Here’s the thing some pundits of the time missed; most of those e-commerce stores didn’t provide any value in the first place.
Bankruptcy courts are littered with remnants of companies touted as "revolutionary" and "cutting edge" only to be gone almost as fast as they arrived. Some came on the scene with much fanfare and interest thanks to very successful advertising campaigns. Believe me, I’m all for developing and executing good marketing programs, but not when organizations can’t live up to the expectations that they set. That’s exactly what happened for many Dot-Coms in the late 1990s and early 2000s.
This problem is not a new phenomenon. There are many well-documented examples dating back far earlier in the 20th Century. Take Piels for instance; a regional lager beer producer that was based in my hometown of Brooklyn, New York. In the 1950s, the company launched a very successful ad program featuring Bert and Harry Piel, the brewer’s fictitious animated owners and pitchmen. Sales shot up in rapid fashion after the print and TV spots ran, but revenues quickly receded by the middle of the decade, in part because the new customers soon discovered that the beer actually wasn’t very good, and began switching to better tasting products offered by Miller and Anheuser-Busch. Today, Piels exists in name only; with the brand being purchased several times over since the 1970s, and is now owned by the Pabst Blue Ribbon Company.
Creating a sustainable, competitive company in any industry takes due care and consideration on many fronts. Entrepreneurs who are starting up new companies can be well served by keeping these points in mind:
* Remember ALL four "P’s." No one marketing element – be it price, promotion, placement or product – are any more important than the other. Focusing on one at the expense of the others will almost certainly result in a failed venture. You could have the cheapest prices in town, but customers won’t buy if they have an extraordinarily hard time ordering them or if the products are not of acceptable quality.
* Ask and listen. Companies are more successful if they can engage their patrons in meaningful conversations to get feedback on things that they like and don’t like. Not only will this keep customers involved, but will provide insights as to how to stay ahead of rivals.
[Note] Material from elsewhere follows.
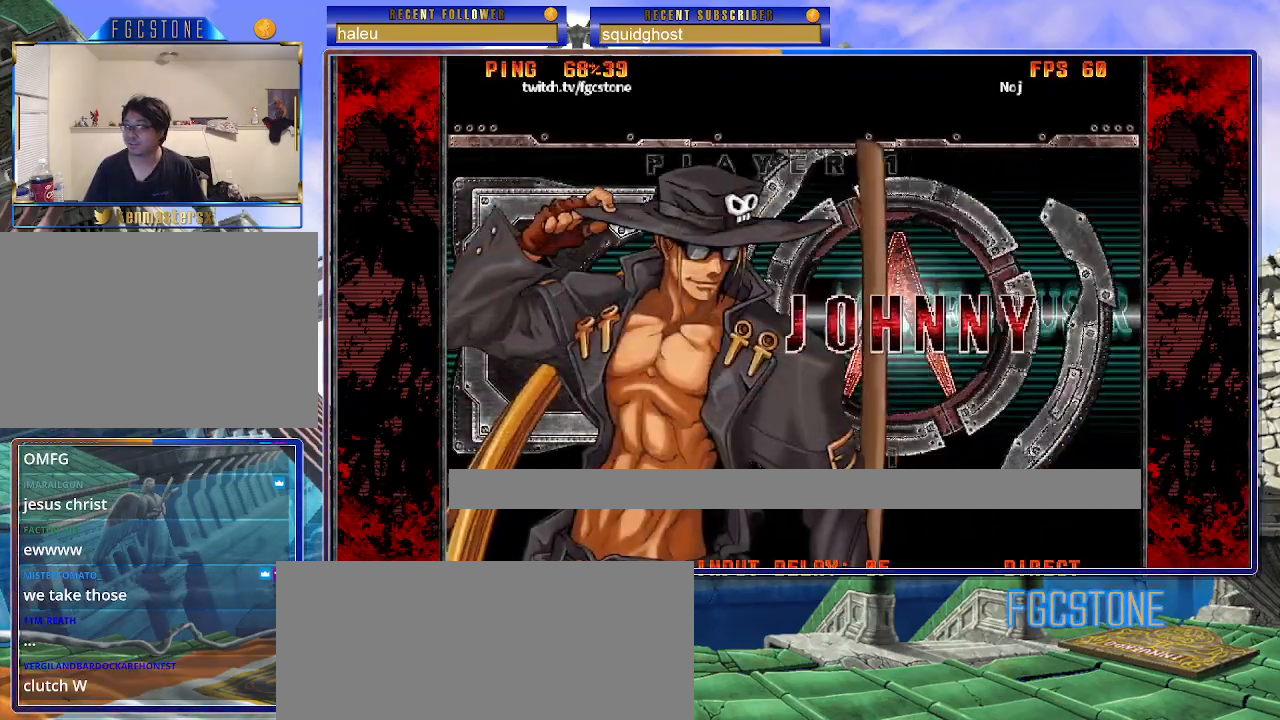
{"buttons": [], "left_stick": "center", "events": [[283, "K", "down"], [333, "K", "up"], [417, "K", "down"], [500, "K", "up"]]}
* Stay true to your core values. While product lines may change over time, long-standing organizations stick around because they stay true to their mission and guiding principles. Disney’s mission statement, for instance, is simple – "To Make People Happy." While their services and products may change – such as the mid 1990s when Disney acquired two major league sports teams, the one thing that has remained consistent is the company’s commitment to serving people.
Fads most certainly come and go, but not without good reasons. More to the point; many of them die for the same basic reason – their bottom line benefits to customers were minimal when compared to established competitors. It has little to do with being a Dot-Com or brick and mortar outfit, and more to do with possessing a strong value proposition.